There has been a lot of silly talk of alleged “errors” in the film; many of the charges, however, are either dubious or irrelevant to the big picture. To be sure, and as I’ve explained previously, there are certainly things I would have done differently had I been the auteur behind An Inconvenient Truth. For example, I would have included many more scientific caveats, particularly when it comes to knotty issues about the relationship between climate change and weather events. But I am not going to take Gore unduly to task over this here; to do so would be both perverse and unproductive. Inevitably, the Gore deranged are much more misleading about climate science than you could ever accuse Gore of being. So I refuse to play their game and take potshots at someone whom they themselves have no business criticizing.

Let them tend to their own houses first.

However, there’s one arena in which we seriously ought to criticize the Gore communications juggernaut–it just isn’t the realm of scientific accuracy. Rather, the true issue is the one that Matthew Nisbet has been highlighting, and what I might term the “Gore paradox”: Gore is our top mass media communicator on climate change, and yet Gore turns off many audiences that we definitely need to reach. This fact puts anyone who cares about the climate issue in an awkward position: On the one hand, we must applaud Gore for drawing dramatic new attention to the crisis; and yet at the same time, we must lament that too many Americans distrust Gore and simply won’t listen to him.

Because while it’s funny as hell to talk about “Gore Derangement Syndrome,” the truth is that we need the people who currently suffer from this malady to join the climate cause. And Gore, because of his immense political baggage, because of the many preconceptions that persist about him, seems unable to reach them.

The data on this are clear and stark. As Nisbet explains: “Despite Gore’s breakthrough success with Inconvenient Truth, public opinion today is little different from what it was in May 2006 when the movie was released.” Gore is mobilizing the base, and Gore is generating tremendous media attention, but he doesn’t seem to be winning converts. A huge gap still exists between the two parties’ rank and file in terms of how seriously they take the global warming threat.

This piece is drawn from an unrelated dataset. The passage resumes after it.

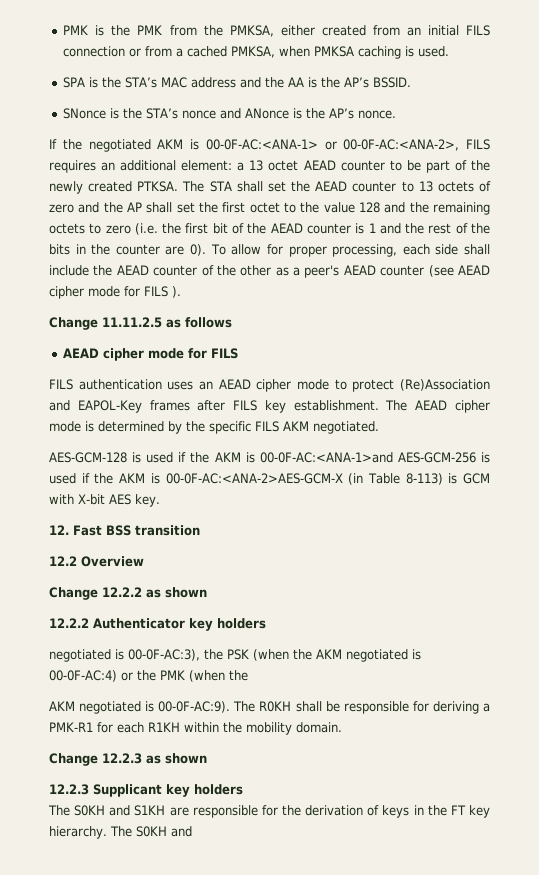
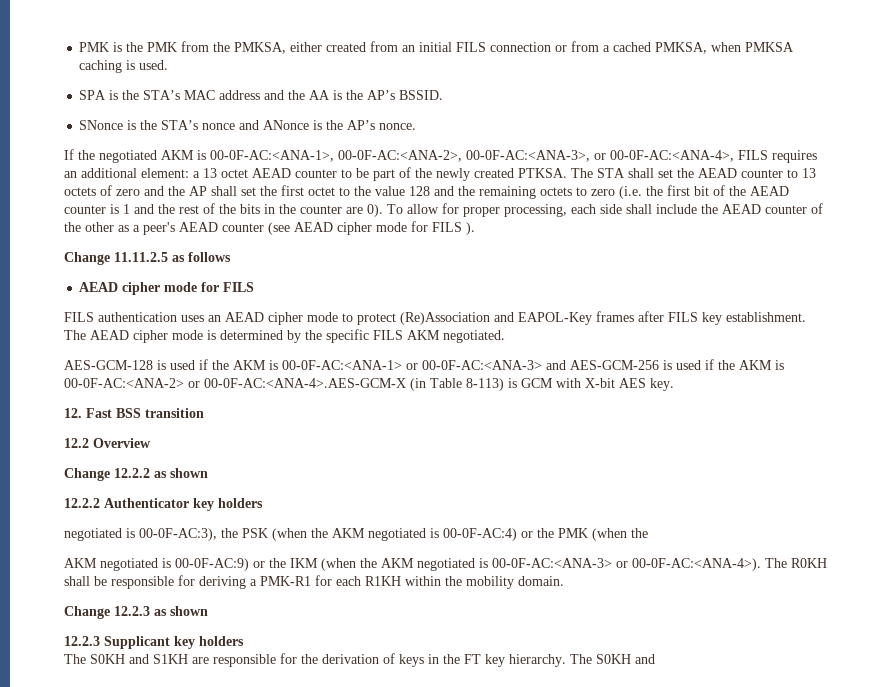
[205,139,460,151] 00-0F-AC:<ANA-1> or 00-0F-AC:<ANA-2>, -> [210,150,734,162] 00-0F-AC:<ANA-1>, 00-0F-AC:<ANA-2>, 00-0F-AC:<ANA-3>, or 00-0F-AC:<ANA-4>,
[259,452,393,463] 00-0F-AC:<ANA-1>and -> [282,360,566,370] 00-0F-AC:<ANA-1> or 00-0F-AC:<ANA-3> and
[165,473,343,484] 00-0F-AC:<ANA-2>AES-GCM-X -> [64,378,406,388] 00-0F-AC:<ANA-2> or 00-0F-AC:<ANA-4>.AES-GCM-X
[158,701,231,713] 00-0F-AC:9). -> [175,558,761,571] 00-0F-AC:9) or the IKM (when the AKM negotiated is 00-0F-AC:<ANA-3> or 00-0F-AC:<ANA-4>).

And that should hardly be surprising: As Nisbet further notes, thanks largely to our partisan politics and in particular to the bruising 2000 election and Florida recall, only half of the U.S. public has a favorable opinion of Gore, while only 24 percent of Republicans think he deserved the Nobel Peace Prize. If you think about it, that makes perfect sense: Millions of conservative Americans spent the 2000 election season bitching about Gore on a daily basis, and then vigorously pulled their levers against him, and then bitched some more about why he wouldn’t step down and let Bush be president during the Florida recall.

Fair or unfair, right or wrong, on some level Gore may never be able to overcome that political baggage.

That’s the Gore paradox, and it may be the Gore tragedy as well. He is awesome, he is a hero, he should have been president–and yet thanks to our goddamn partisan politics, when it comes to communicating on global warming he still may not be good enough.